NOSHEEN TABASSUM, MUHAMMAD SHAFIQ, HARREM KHALID, MUHAMMAD ARSHAD JAVED, QURBAN ALI

DOI Number:

DOI:10.5281/zenodo.8343430

Published : 2023-09-10

About the author(s)

1. NOSHEEN TABASSUM - Department of Horticulture, Faculty of Agricultural Sciences, University of the Punjab New campus, Lahore, Pakistan.
2. MUHAMMAD SHAFIQ - Department of Horticulture, Faculty of Agricultural Sciences, University of the Punjab New campus, Lahore, Pakistan.
3. HARREM KHALID - Department of Horticulture, Faculty of Agricultural Sciences, University of the Punjab New campus, Lahore, Pakistan.
4. MUHAMMAD ARSHAD JAVED - Department of Plant Breeding and Genetics, Faculty of Agricultural Sciences, University of the Punjab New campus, Lahore, Pakistan.
5. QURBAN ALI - Department of Plant Breeding and Genetics, Faculty of Agricultural Sciences, University of the Punjab New campus, Lahore, Pakistan.

Full Text : PDF

Abstract

A comparative study was conducted to assess the roles of silver nitrate, aloevera gel and iron nano-particles on the post-harvest quality and shelf life of banana (Musa acuminata) and citrus (citrus sinensis) for 20 days. The parameter studied were shelf life, fruit length, weight, diameter, firmness, pulp weight, peel weight, pulp to peel ratio, pulp pH, total soluble solids, and total phenolic content. The results showed that T4 (AVG + nano-emulsions in 5:0.5) significantly improved the shelf life of both banana and citrus fruits. Climacteric and non-climacteric (both types of) fruits responded equally well to the combination of aloevera gel and nano-emulsions. In terms of fruit length, none of the treatments had a significant effect on banana.
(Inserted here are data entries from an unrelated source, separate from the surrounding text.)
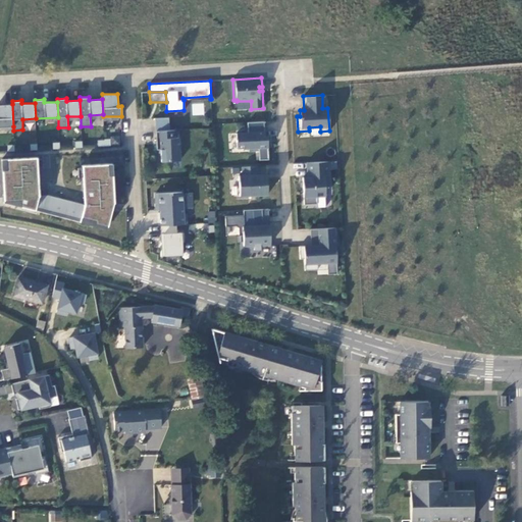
[(209,115),(209,101),(192,101),(192,115),(209,115)]
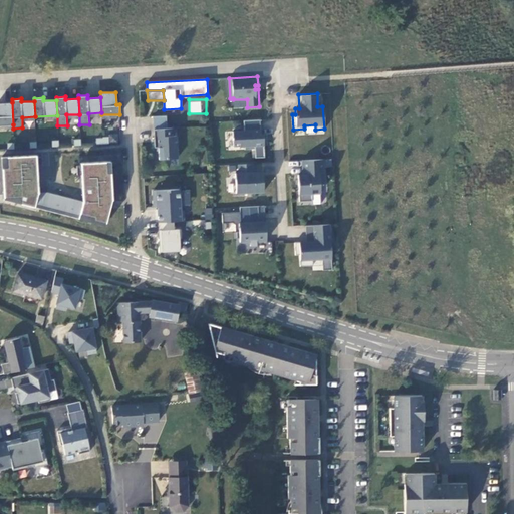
[(0,102),(0,124),(13,124),(12,102),(0,102)]
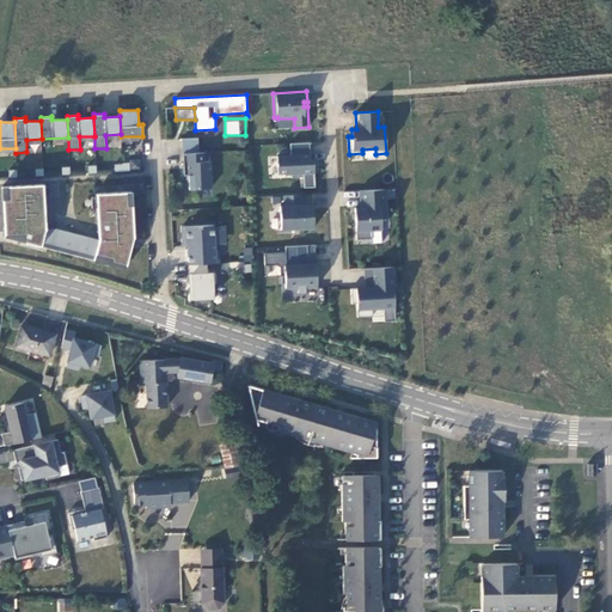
[(183,153),(199,153),(197,138),(182,139),(183,153)]
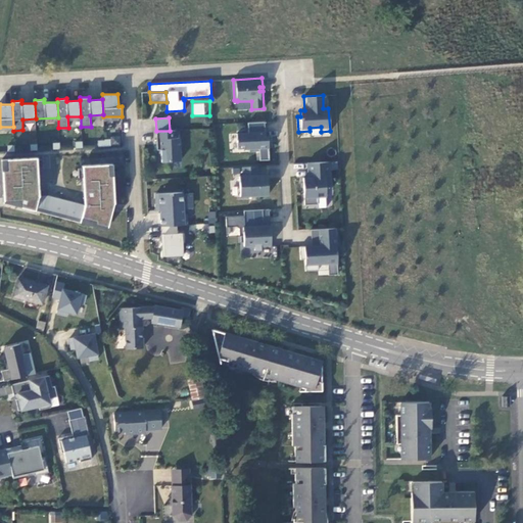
[(264,122),(247,123),(248,133),(236,133),(237,149),(248,148),(249,151),(259,151),(259,148),(268,147),(268,150),(269,150),(268,136),(265,137),(264,122)]
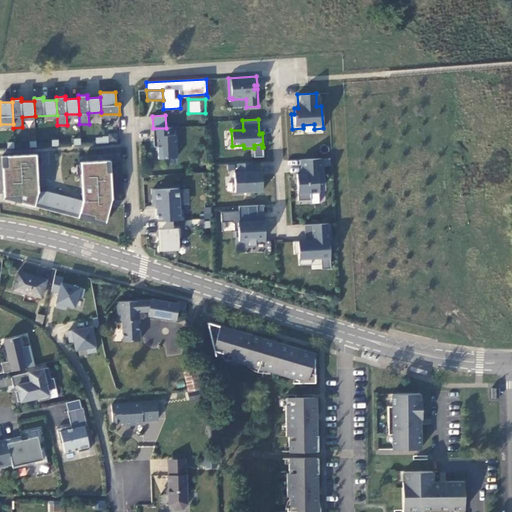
[(166,128),(153,128),(154,147),(157,147),(158,158),(176,157),(175,135),(172,135),(171,127),(166,128)]
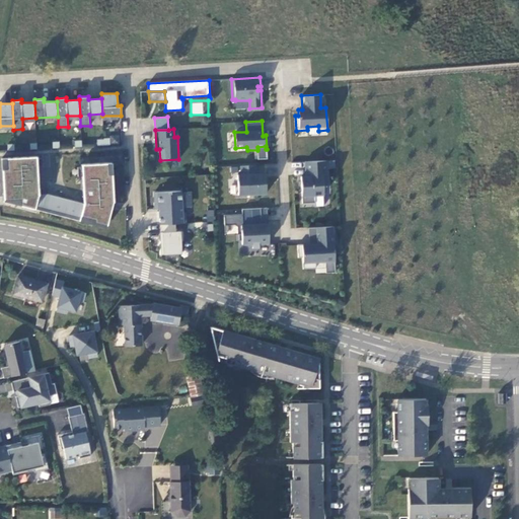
[(107,163),(82,164),(84,203),(39,195),(36,156),(1,158),(4,201),(34,209),(35,207),(80,218),(80,216),(93,219),(93,222),(106,225),(114,201),(112,173),(108,174),(107,163)]
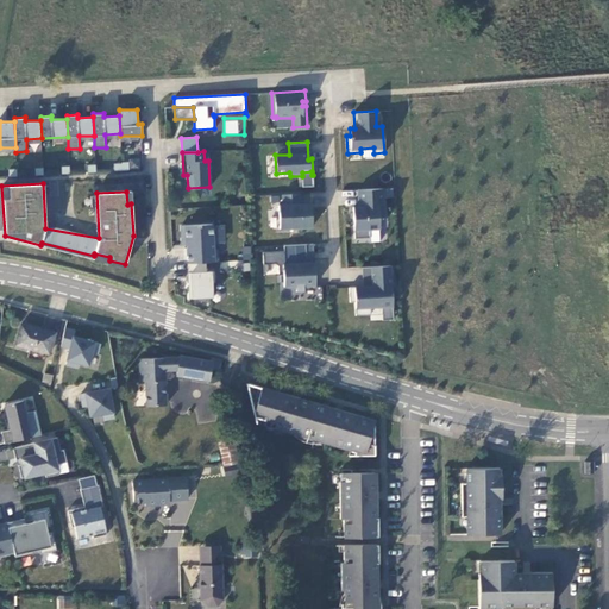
[(352,206),(355,238),(370,237),(369,228),(380,227),(378,217),(384,217),(383,187),(358,189),(359,206),(352,206)]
T3 (AVG + nano-emulsions in 10:1) showed significant results for banana fruit weight. In citrus, 1% AgNO3 had the best results for fruit weight, while T3 (AVG + nano-emulsions in 10:1) showed the best results for fruit diameter. T1 (1% AgNO3) and T3 (AVG + nano-emulsions in 10:1) were effective in maintaining fruit firmness for a longer duration in both banana and citrus. T3 (AVG + nano-emulsions in 10:1) was effective in maintaining peel weight in both banana and citrus. However, in citrus, this combination was not significantly different from the control, and other treatments did not perform better than the control. For pulp weight, 1% AgNO3 had significant effects in citrus, while 0.5% AgNO3 performed better in banana. A 0.5% AgNO3 solution was also effective in maintaining pulp to peel ratio in both fruits. T3 (AVG + nano-emulsions in 10:1) performed best in maintaining pulp pH in banana, while T4 (AVG + nano-emulsions in 5:0.5) was excellent in maintaining citrus pulp pH. In terms of total soluble solids (TSS), the 5:0.5 solution of aloevera gel and nano-emulsions significantly influenced banana TSS, while 1% AgNO3 had a significant effect in increasing citrus TSS. Total phenolic content was significantly affected by the combination of aloevera gel and nano-emulsion concentrations in both banana and citrus. Overall, the effects of the treatments varied for different parameters and fruits. T4 (AVG + nano-emulsions in 5:0.5) showed the most significant improvement in shelf life for both banana and citrus. The combination of aloevera gel and nano-emulsions had positive effects on various parameters, and both climacteric and non-climacteric fruits responded well to these treatments.


Keywords

Post-Harvest, Silver Nitrate, Aloevera Gel, Iron Nano-Particles, Banana, Citrus.